BY BUDDY NEVINS
Renters who have been excluded from a key Fort Lauderdale group planning the future of the city may still get a chance to serve.
The requirement that only property owners be members of the Infrastructure Task Force should be changed to allow renters, said City Commissioner Dean Trantalis.
Trantalis will propose the change at Tuesday’s meeting.
The Infrastructure Task Force is not just any city advisory board.
The group will examine the condition of Fort Lauderdale’s roads, sidewalks, airports, seawalls, water and sewer pipes, treatment plants, well fields, parks and all other facilities. Members will then recommend how to pay for needed repairs or replacement.
Fort Lauderdale Mayor Jack Seiler earlier this month railroaded through a prohibition against renters serving on the task force. The mayor claimed only people who pay property taxes for infrastructure should be members. He ignored the fact that renters pay through their rent.
Trantalis acted after a post on Browardbeat.com outlined how Seiler’s plan discriminates against 50 percent of the city’s residents. The piece is linked here.
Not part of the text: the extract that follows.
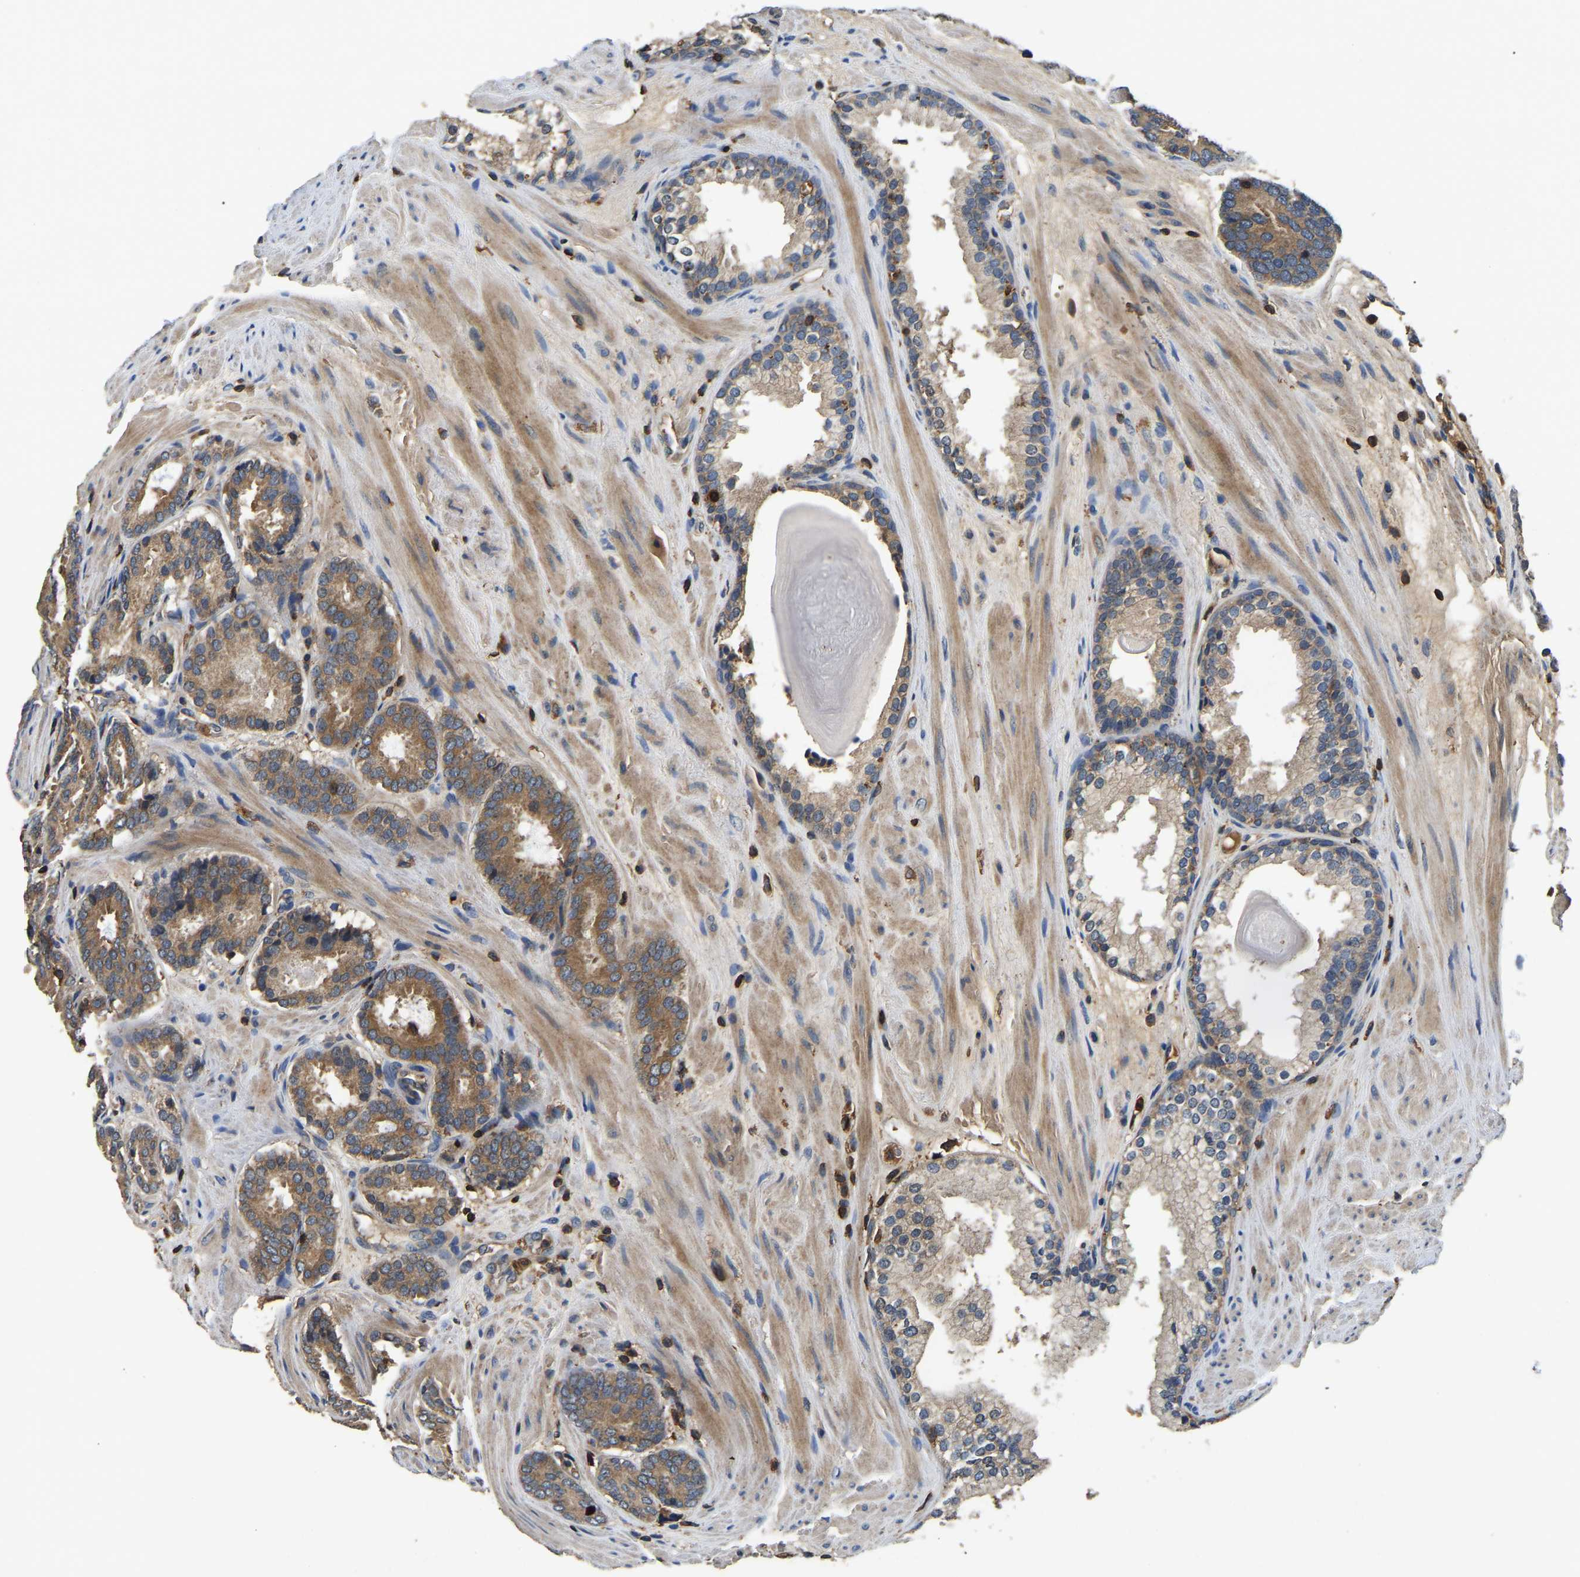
{"staining": {"intensity": "moderate", "quantity": ">75%", "location": "cytoplasmic/membranous"}, "tissue": "prostate cancer", "cell_type": "Tumor cells", "image_type": "cancer", "snomed": [{"axis": "morphology", "description": "Adenocarcinoma, Low grade"}, {"axis": "topography", "description": "Prostate"}], "caption": "Immunohistochemistry histopathology image of human prostate cancer stained for a protein (brown), which displays medium levels of moderate cytoplasmic/membranous staining in approximately >75% of tumor cells.", "gene": "SMPD2", "patient": {"sex": "male", "age": 69}}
“It was an absurd position for the mayor to take. If you feel people are transients, don’t pick them for the board,” Trantalis said.
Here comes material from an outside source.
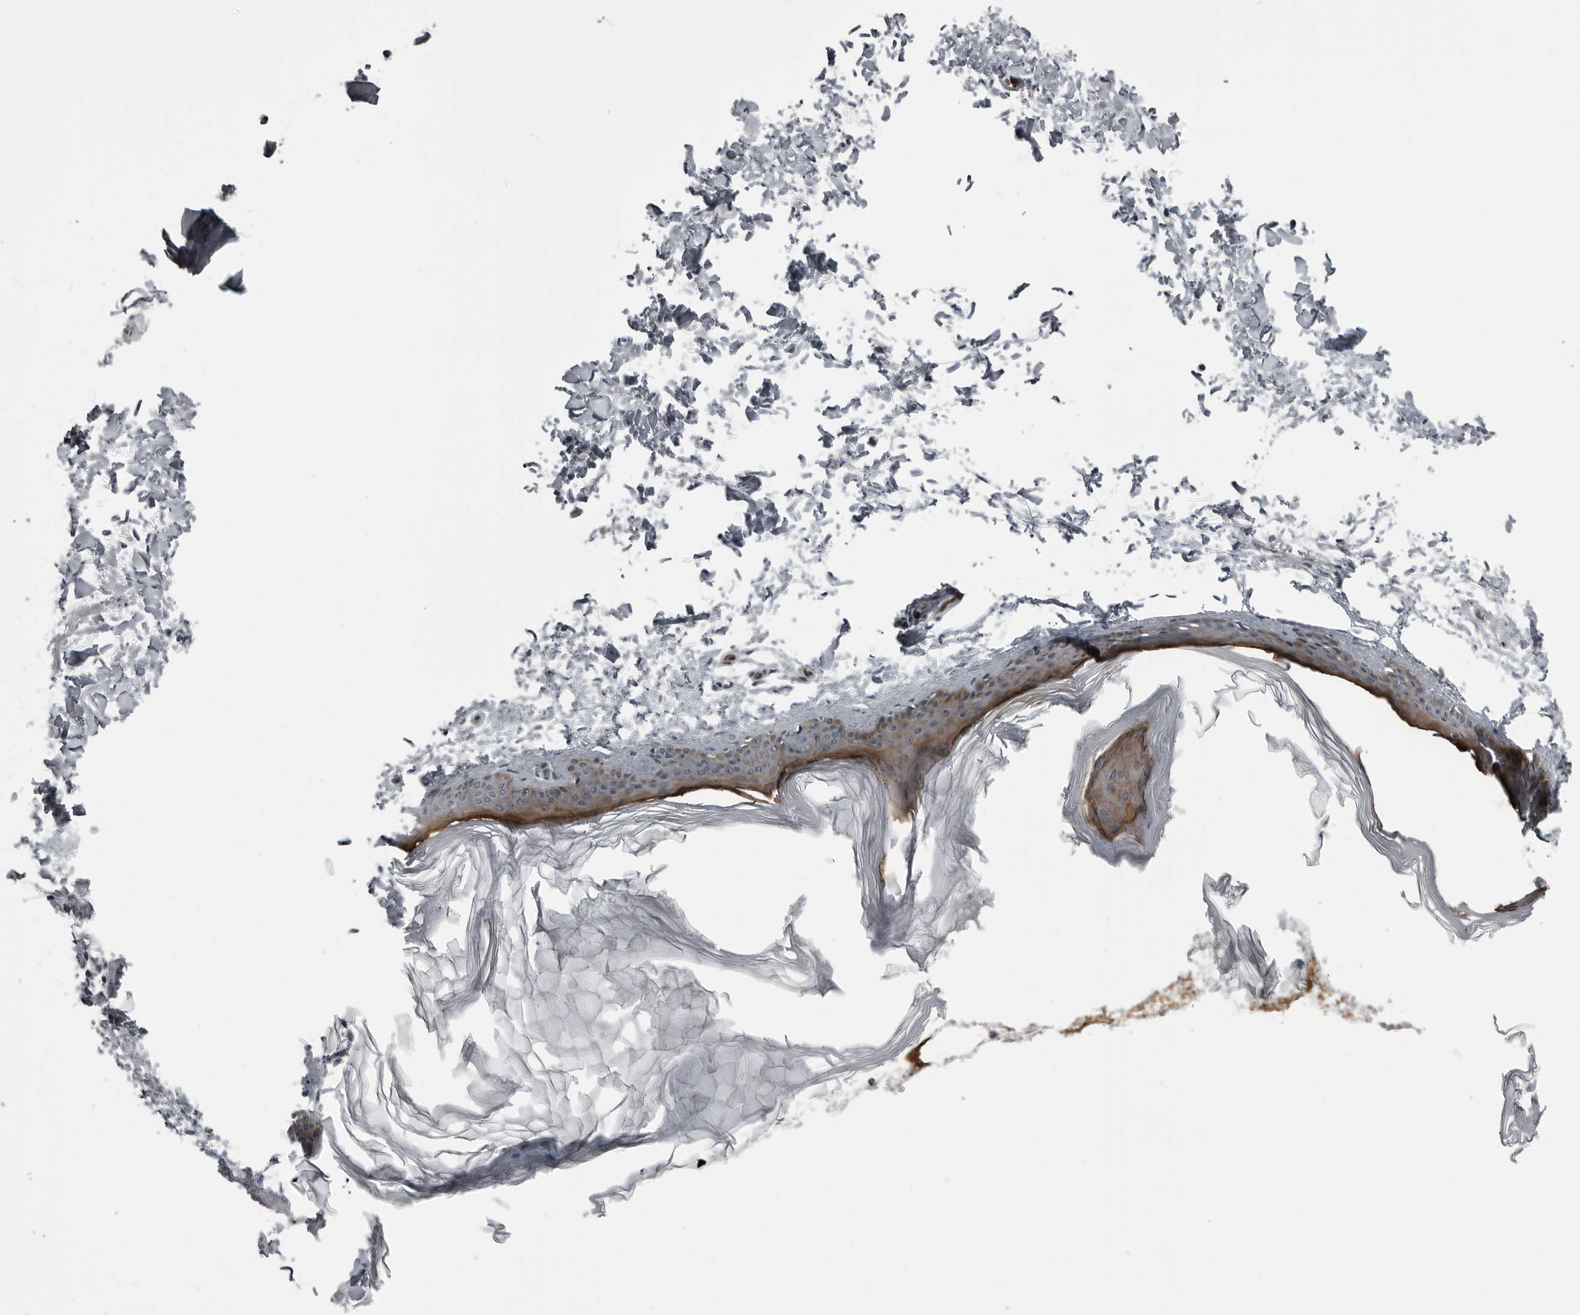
{"staining": {"intensity": "negative", "quantity": "none", "location": "none"}, "tissue": "skin", "cell_type": "Fibroblasts", "image_type": "normal", "snomed": [{"axis": "morphology", "description": "Normal tissue, NOS"}, {"axis": "topography", "description": "Skin"}], "caption": "Fibroblasts are negative for protein expression in normal human skin.", "gene": "FAM102B", "patient": {"sex": "female", "age": 27}}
(Seiler was a renter when he ran for first ran for mayor, according to Brittany Wallman’s Sun-Sentinel story of April 22, 2008. Her story was headlined, “Legislator’s Residency Questioned.”
The story states, “Meanwhile, Seiler rented a house in Fort Lauderdale that’s not far from the two homes he owns in Wilton Manors. One of his law partners owns the Fort Lauderdale house, he confirmed.
That gave him the Fort Lauderdale address he needed in order to change his voter registration and be called Rep. Jack Seiler, D-Fort Lauderdale, instead of D-Wilton Manors.”
He was a renter then. Today he’s a hypocrite.)
Trantalis questioned Seiler on his membership restriction during the debate on the task force. He voted in favor of it so that he could bring it up again, he said.
Parliamentary rules state that in most cases, only those who voted to approve a measure can ask that it be reconsidered.
Trantalis would need a majority of the five-member commission – Seiler and four commissioners — to agree with him. He seemed to be resigned that a reversal of the other three commissioners is problematic.
“(The commissioners) are Tweedledum and Tweedledee,” Trantalis said. “They go along with the mayor.”
The reference is from Louis Carroll’s Through The Looking Glass. That’s soooo appropriate for Fort Lauderdale City Hall, where residents often feel like they fell down a rabbit hole when they try get anything accomplished.